Transcrivez le passage du texte sur la taxation selon le sexe compris entre "3/ La femme" et "répartition plus équitable.", bornes incluses.
+++ Texte retenu +++
3/ La femme y perd aussi car son homme ramène moins d’argent à la maison, or cet argent lui profitait aussi en partie car certains biens sont consommés en commun (les factures, la télévision, le réfrigérateur, etc.). Elle demande donc à être compensée pour cette perte en acceptant moins de tâches ménagères. C’est l’effet « tu ramènes moins d’argent alors si tu crois qu’en plus je vais faire la vaisselle, tu te mets le Paic Citron dans l’œil ».

Alesina et al. montrent que le deuxième effet est dominant et donc que des taxes plus élevées sur l’homme rétablissent la balance dans l’allocation des tâches ménagères. La taxation différenciée selon le sexe incite donc non seulement les femmes à participer davantage sur le marché du travail, mais elle conduit aussi à une modification du partage des tâches quotidiennes au sein du couple, au profit d'une répartition plus équitable.

On comprend maintenant qu’il faut faire la distinction entre la politique proposée et celle mentionnée plus haut dans l’exemple blondes/brunes. Si les blondes avaient une offre de travail plus élastique que les brunes, cela proviendrait de leurs préférences et en aucun cas il ne serait question de moins les taxer. Elles seraient libres de gérer leur offre de travail comme bon leur semble et une taxation basée sur la couleur des cheveux irait bien à l’encontre du principe d’égalité. Mais Alesina et al. fondent leur proposition sur le différentiel de pouvoir de négociation contre lequel les femmes ne peuvent pas agir. Elles subissent un héritage culturel, historique, sociologique qui n’a rien à voir avec leurs choix. La critique de Gilles Saint-Paul repose plus sur une distinction blondes/brunes que hommes/femmes et en ce sens elle est réductrice, puisqu’elle ne s’attaque pas au cœur du problème.
+++ Données sources +++
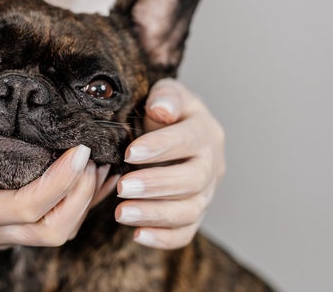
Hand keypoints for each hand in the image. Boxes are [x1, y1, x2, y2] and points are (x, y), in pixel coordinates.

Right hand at [0, 123, 114, 246]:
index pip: (27, 208)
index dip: (58, 183)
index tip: (79, 151)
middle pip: (52, 230)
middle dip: (80, 198)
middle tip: (92, 158)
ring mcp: (5, 231)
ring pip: (58, 231)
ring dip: (84, 202)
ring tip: (100, 163)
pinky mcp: (13, 223)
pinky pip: (55, 222)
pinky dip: (80, 203)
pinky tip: (97, 178)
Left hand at [115, 79, 224, 248]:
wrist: (169, 130)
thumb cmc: (161, 111)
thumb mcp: (164, 94)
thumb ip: (164, 97)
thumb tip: (161, 109)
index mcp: (205, 132)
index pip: (189, 141)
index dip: (161, 148)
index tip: (129, 153)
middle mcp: (212, 164)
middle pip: (192, 181)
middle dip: (155, 185)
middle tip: (121, 187)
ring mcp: (205, 192)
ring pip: (189, 211)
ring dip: (155, 215)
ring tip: (120, 213)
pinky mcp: (194, 213)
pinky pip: (185, 233)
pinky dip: (163, 238)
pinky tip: (137, 235)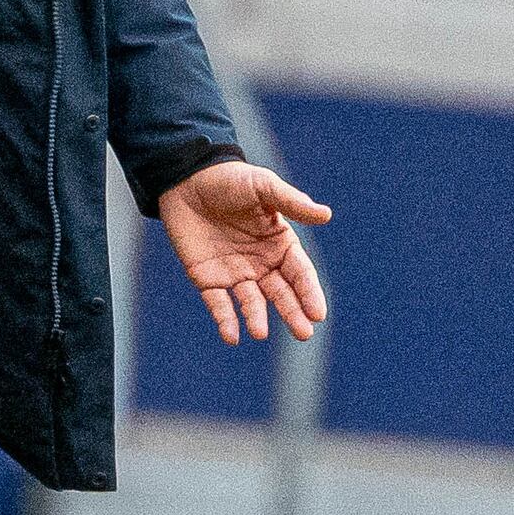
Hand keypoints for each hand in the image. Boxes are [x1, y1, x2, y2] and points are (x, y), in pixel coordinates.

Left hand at [157, 156, 330, 345]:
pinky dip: (225, 320)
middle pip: (281, 293)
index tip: (318, 313)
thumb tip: (326, 214)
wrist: (187, 178)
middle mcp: (261, 263)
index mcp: (280, 244)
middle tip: (303, 333)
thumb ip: (292, 203)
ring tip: (260, 332)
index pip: (300, 273)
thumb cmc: (230, 179)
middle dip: (292, 313)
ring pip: (251, 302)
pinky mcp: (207, 279)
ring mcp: (235, 273)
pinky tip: (231, 336)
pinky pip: (218, 303)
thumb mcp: (263, 187)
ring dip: (256, 317)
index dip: (309, 292)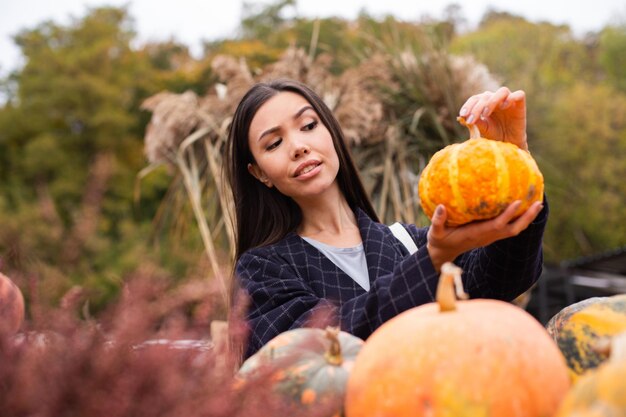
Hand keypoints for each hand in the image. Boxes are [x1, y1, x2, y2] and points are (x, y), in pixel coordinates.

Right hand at [426, 200, 543, 271]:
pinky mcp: (491, 235)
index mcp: (476, 235)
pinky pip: (509, 227)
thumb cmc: (439, 241)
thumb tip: (441, 207)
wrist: (444, 253)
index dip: (508, 215)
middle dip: (527, 218)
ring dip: (527, 218)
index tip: (518, 202)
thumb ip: (437, 221)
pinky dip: (519, 218)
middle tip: (538, 203)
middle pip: (513, 229)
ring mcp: (490, 237)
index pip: (496, 225)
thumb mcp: (435, 233)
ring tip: (538, 203)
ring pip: (514, 229)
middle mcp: (487, 237)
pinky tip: (524, 207)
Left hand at [459, 87, 527, 150]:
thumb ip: (477, 121)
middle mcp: (496, 99)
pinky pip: (519, 94)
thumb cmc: (495, 134)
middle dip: (476, 108)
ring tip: (486, 114)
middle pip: (486, 96)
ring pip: (502, 91)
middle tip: (471, 120)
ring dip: (492, 101)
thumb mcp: (484, 129)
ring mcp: (509, 101)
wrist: (509, 143)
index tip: (462, 115)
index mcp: (485, 103)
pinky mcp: (520, 104)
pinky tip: (504, 107)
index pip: (475, 99)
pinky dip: (511, 98)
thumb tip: (464, 116)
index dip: (468, 105)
+++
Résultat ci-dessous ▸
3/ La femme y perd aussi car son homme ramène moins d’argent à la maison, or cet argent lui profitait aussi en partie car certains biens sont consommés en commun (les factures, la télévision, le réfrigérateur, etc.). Elle demande donc à être compensée pour cette perte en acceptant moins de tâches ménagères. C’est l’effet « tu ramènes moins d’argent alors si tu crois qu’en plus je vais faire la vaisselle, tu te mets le Paic Citron dans l’œil ».

Alesina et al. montrent que le deuxième effet est dominant et donc que des taxes plus élevées sur l’homme rétablissent la balance dans l’allocation des tâches ménagères. La taxation différenciée selon le sexe incite donc non seulement les femmes à participer davantage sur le marché du travail, mais elle conduit aussi à une modification du partage des tâches quotidiennes au sein du couple, au profit d'une répartition plus équitable.